Tatum was 10 at the time, and Brown was 11. About the same age as Jack Grande is now. Sean’s 10-year-old son flew to San Francisco to be with his dad when he called the second game. He’s been waiting for a championship his whole life.
“My son wasn’t born the last time the Celtics made it to the Finals. Now, he lives and dies with it. It gives you a different perspective,” Sean Grande said. “You have to be careful not to let it seep in. My son is in Game 5 against Milwaukee. It’s going away and I know I’m going to have a very unhappy 10-year-old. You don’t want it seeping into it, but on the other hand , it’s not the worst thing because he feels what a lot of celtics fans feel….it helps to see it through my son’s eyes because it’s a big one for a lot of people a new experience.”

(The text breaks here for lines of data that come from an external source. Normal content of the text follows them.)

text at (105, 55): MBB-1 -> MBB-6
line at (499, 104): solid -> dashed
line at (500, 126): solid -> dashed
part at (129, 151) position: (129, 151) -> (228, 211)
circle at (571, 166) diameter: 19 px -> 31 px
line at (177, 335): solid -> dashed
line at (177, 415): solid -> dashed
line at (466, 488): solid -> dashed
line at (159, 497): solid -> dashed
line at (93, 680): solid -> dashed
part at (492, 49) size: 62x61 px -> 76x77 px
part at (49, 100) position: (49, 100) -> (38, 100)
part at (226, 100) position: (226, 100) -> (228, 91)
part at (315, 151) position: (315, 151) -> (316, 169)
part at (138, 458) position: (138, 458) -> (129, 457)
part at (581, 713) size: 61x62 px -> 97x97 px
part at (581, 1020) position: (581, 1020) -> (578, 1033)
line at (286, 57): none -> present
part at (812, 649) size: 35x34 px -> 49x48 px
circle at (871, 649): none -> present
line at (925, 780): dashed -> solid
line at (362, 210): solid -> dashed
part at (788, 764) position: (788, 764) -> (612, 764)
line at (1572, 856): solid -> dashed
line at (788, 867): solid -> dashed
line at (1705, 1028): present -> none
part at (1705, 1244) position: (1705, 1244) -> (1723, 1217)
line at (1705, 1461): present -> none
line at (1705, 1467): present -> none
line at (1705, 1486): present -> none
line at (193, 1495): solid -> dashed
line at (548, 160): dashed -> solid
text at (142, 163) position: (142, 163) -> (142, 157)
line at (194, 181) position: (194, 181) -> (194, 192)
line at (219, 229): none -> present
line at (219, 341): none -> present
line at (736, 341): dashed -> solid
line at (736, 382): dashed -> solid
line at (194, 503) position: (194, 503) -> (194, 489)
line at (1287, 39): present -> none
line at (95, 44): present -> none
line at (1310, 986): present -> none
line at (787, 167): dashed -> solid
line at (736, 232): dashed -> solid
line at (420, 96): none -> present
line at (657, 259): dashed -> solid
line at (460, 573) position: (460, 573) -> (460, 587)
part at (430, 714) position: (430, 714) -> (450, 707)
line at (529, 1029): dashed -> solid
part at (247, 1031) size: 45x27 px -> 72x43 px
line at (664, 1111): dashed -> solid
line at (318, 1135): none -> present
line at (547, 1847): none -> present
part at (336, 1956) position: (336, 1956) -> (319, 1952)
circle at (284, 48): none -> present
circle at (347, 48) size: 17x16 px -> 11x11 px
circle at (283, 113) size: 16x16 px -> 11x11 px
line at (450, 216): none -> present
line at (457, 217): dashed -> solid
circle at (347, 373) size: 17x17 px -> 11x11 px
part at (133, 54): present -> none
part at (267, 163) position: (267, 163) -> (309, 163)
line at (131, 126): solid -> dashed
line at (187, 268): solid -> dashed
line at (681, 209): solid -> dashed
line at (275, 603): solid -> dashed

The fact that anyone would live or die with this version of the Celtics in June seemed insane when the team was 25-25 in late January. Grande has his place in one of the greatest season turnarounds in sports.
“I appreciate what they’ve accomplished because I know how good they’ve been historically in the second half. They’ve been playing at championship level for four months. It shouldn’t be as surprising as it is now,” Grande Say. “It was one of the first four road seasons in league history. It was a really good road season anyway. It was ridiculous to keep it going in the playoffs. So many things made this team unique. This is the most important.”
The playoffs are also unique in that it largely feels like it did before COVID, with a packed arena.
“I think the buildings are louder than they used to be. I think the demand for tickets is higher than before,” Grande said. “I think a lot of it was post-pandemic. I think it fueled the excitement of people wanting to feel normal and have these experiences again two years after taking them out of all of us.”
It’s also more normal for Grande. For the past two years, he’s played some games on set when Cedric Maxwell was in the studio, or when he played for Mike Gorman on NBC Sports Boston. Now that he’s on the court with Maxwell, they hope this will be another joyous chapter in Celtics history. They will react in this moment without warning, it’s just a pre-planned thing.
“We’re going to make sure Max doesn’t get too far from the ball,” Grande said.